The Brain computer virus one of the earliest PC-based computer virus that was detected on Jan 1986, but the self-propagating program was not the first computer virus. Two Pakistani brothers, Amjad and Basit Farooq Alvi, created the Brain virus to infect IBM PCs. The program may have been the first attempt at "viral" marketing: An infected machine would flash a message on the screen, advertising the company Brain Computer Services of Lahore, Pakistan.



Two unknown brothers, Amjad and Basit, from "Chahmiran" a lower middle class area of Lahore shot to prominence as a brief message started to flash across thousand of computer screens in the USA. "Welcome to the Dungeon (c) 1986 Basit * Amjad (pvt) Ltd. BRAIN COMPUTER SERVICES 730 NIZAM BLOCK ALLAMA IQBAL TOWN LAHORE-PAKISTAN PHONE: 430791,443248,280530.  Beware of this VIRUS.  Contact us for vaccination." In no time at all, corporate America was in a fix. Unsure of what the message meant, or what its implications could be, American computer users panicked and the tiny 3.5 kilobyte virus was immediately dubbed as the first alien assault on American computer culture.  The fact was, Amjad, a computer science graduate had developed software which would then be marketed by the company. The brothers also had a shady bootlegging sideline: they would copy commercial software created by other companies and sell it at a reduced price. Ironically, they soon discovered that its own original products were being pirated, which was costing them a great deal of revenue. Infuriated, Amjad came up with a form of technological blackmail: he wrote a hidden program to be included with all future products, which would have destructive effects and would lurk in a computer's RAM, copying itself to any disks used by that machine. Users would then have to pay them to remove the virus.

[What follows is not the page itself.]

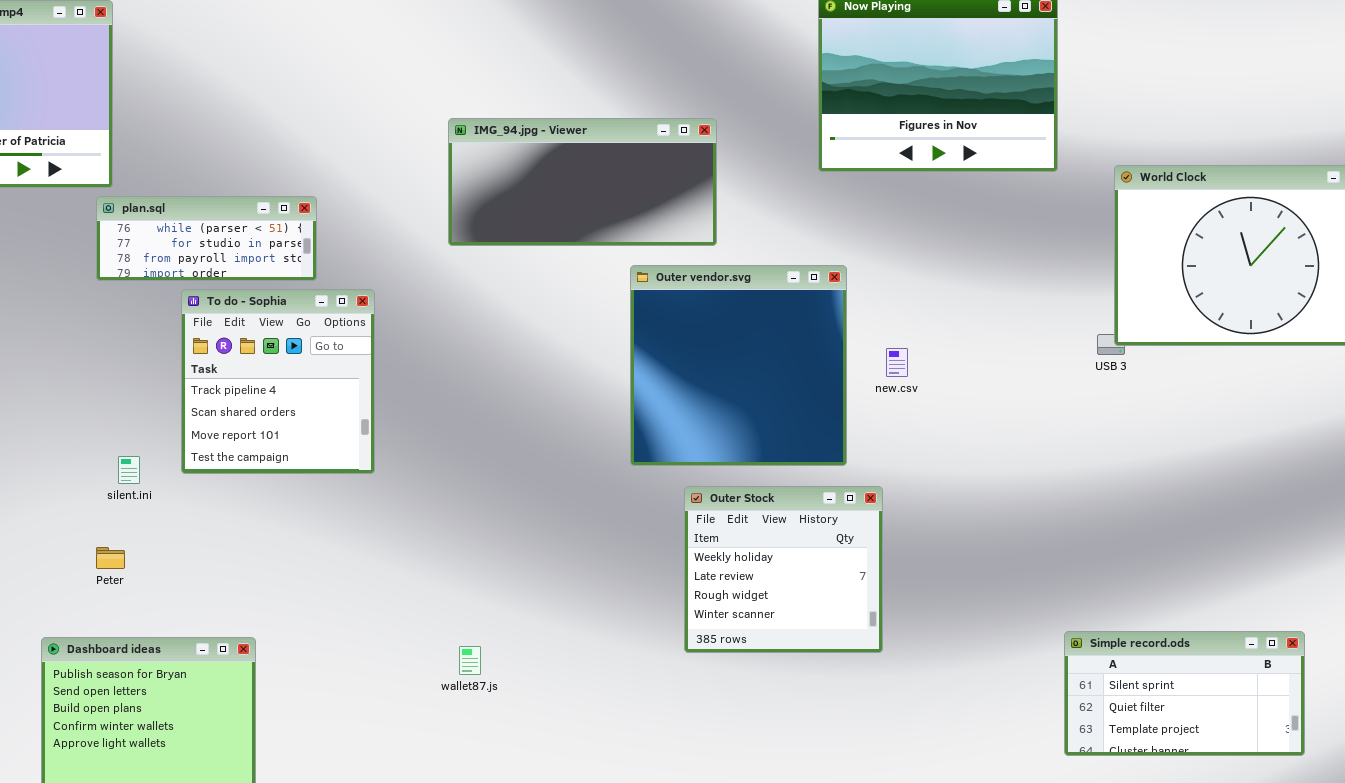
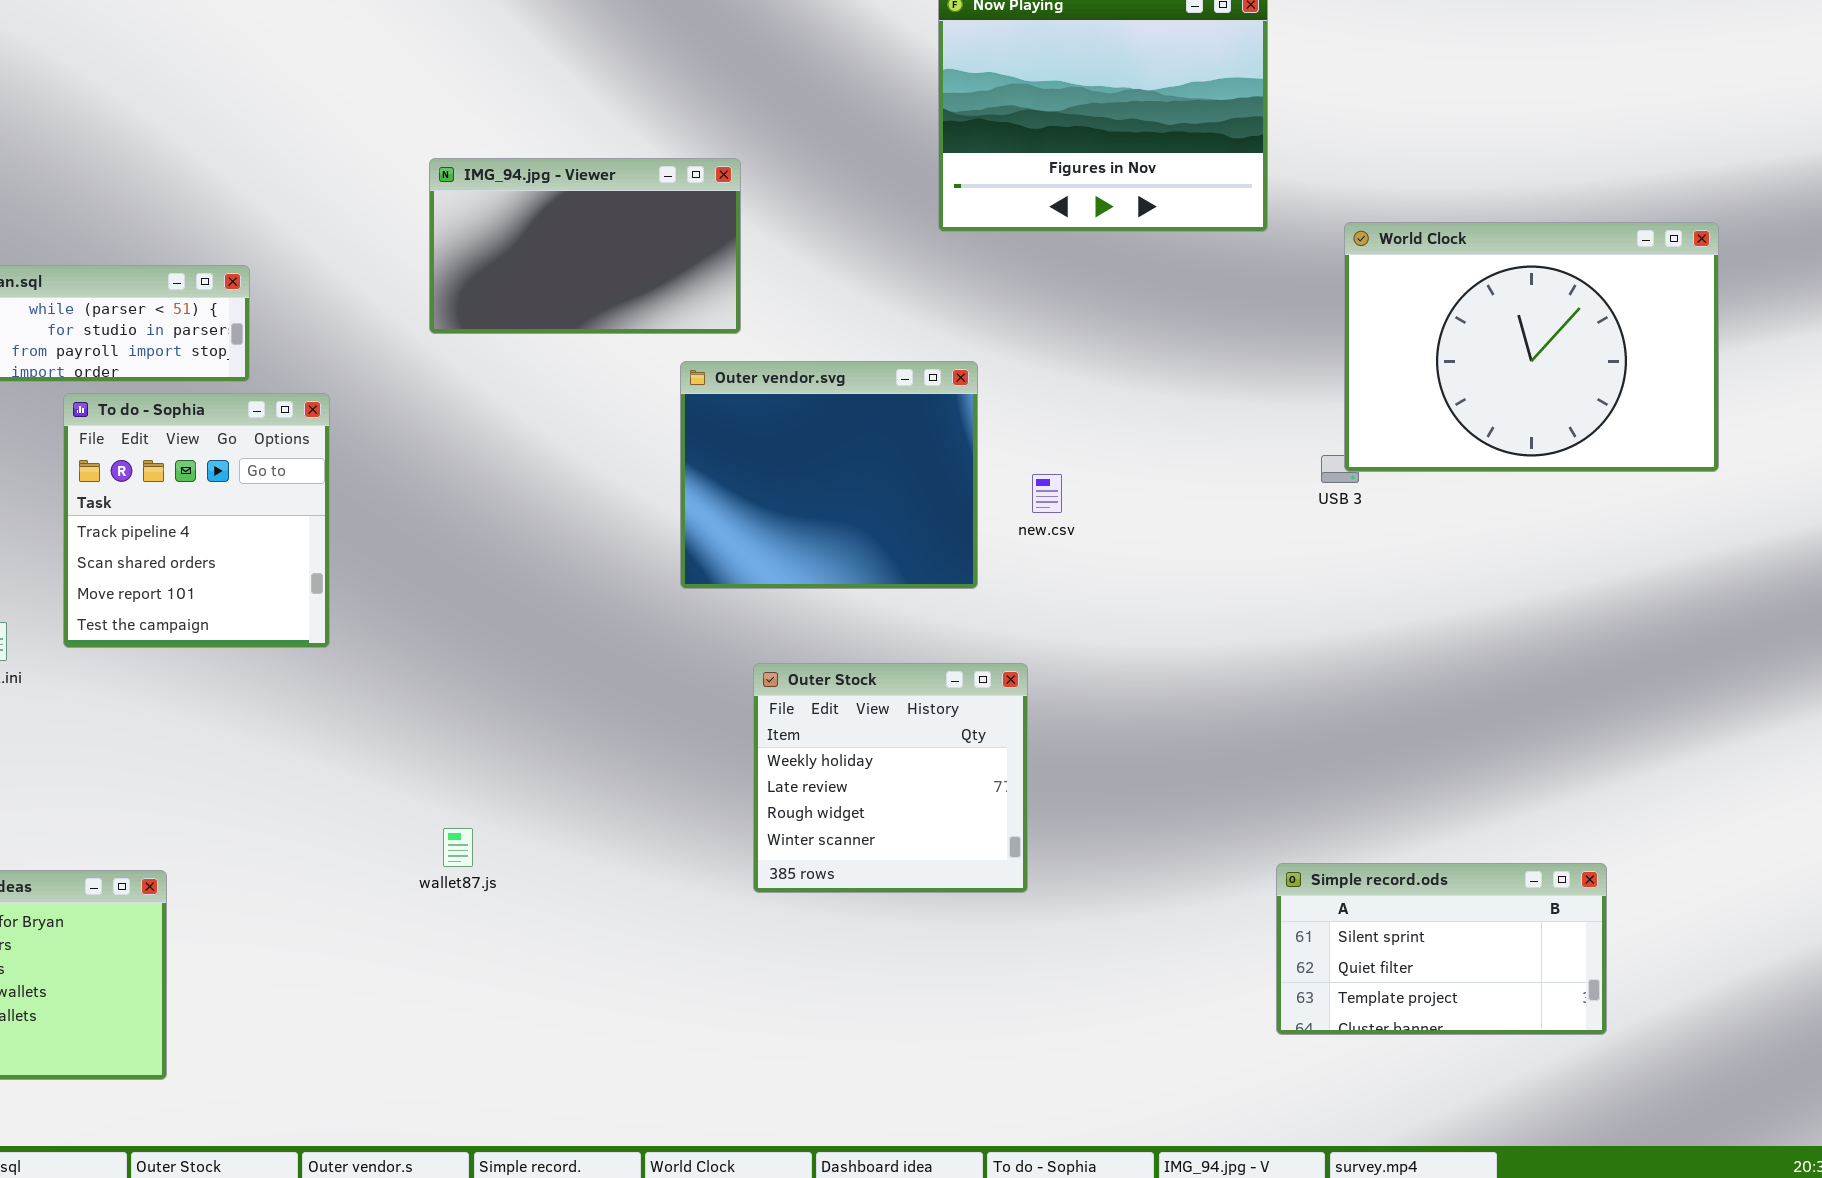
IMG_94.jpg - Viewer: [448,118,717,246] -> [429,158,741,334], resized
Outer vendor.svg: [630,265,847,466] -> [680,361,978,589], resized
wallet87.js: [459,646,481,675] -> [443,828,473,867], moved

The first general personal computer virus was the Elk Cloner program for the Apple II created by Rick Skrenta, now the co-founder and CEO of Topix.net, in 1982. The program would infect Apple II disks and display a poem every fifth time the program ran.


The first possible computer virus is an UNIVAC program that acted as a carrier for a variant of the Animal game. The virus, though it was not called such, was dubbed PERVADE by its author, John Walker. A network administrator in the 1970s, Walker created the program to help him deal with all the requests for his variant of the ANIMAL program, a game where the computer would try to guess the animal the user was thinking about by asking yes-or-no questions. Other administrators would send him tapes on which he could copy the ANIMAL program. After mailing several tapes to interested people, Walker decided to create a program to distribute the game automatically. Whenever ANIMAL would run, the PERVADE program would look for writable directories on computer and copy itself to the directory. Within a few weeks, administrators at other companies started reporting the program on their systems. Walker went on to found AutoDesk in the 1980s, the company that behind the famous AutoCAD software.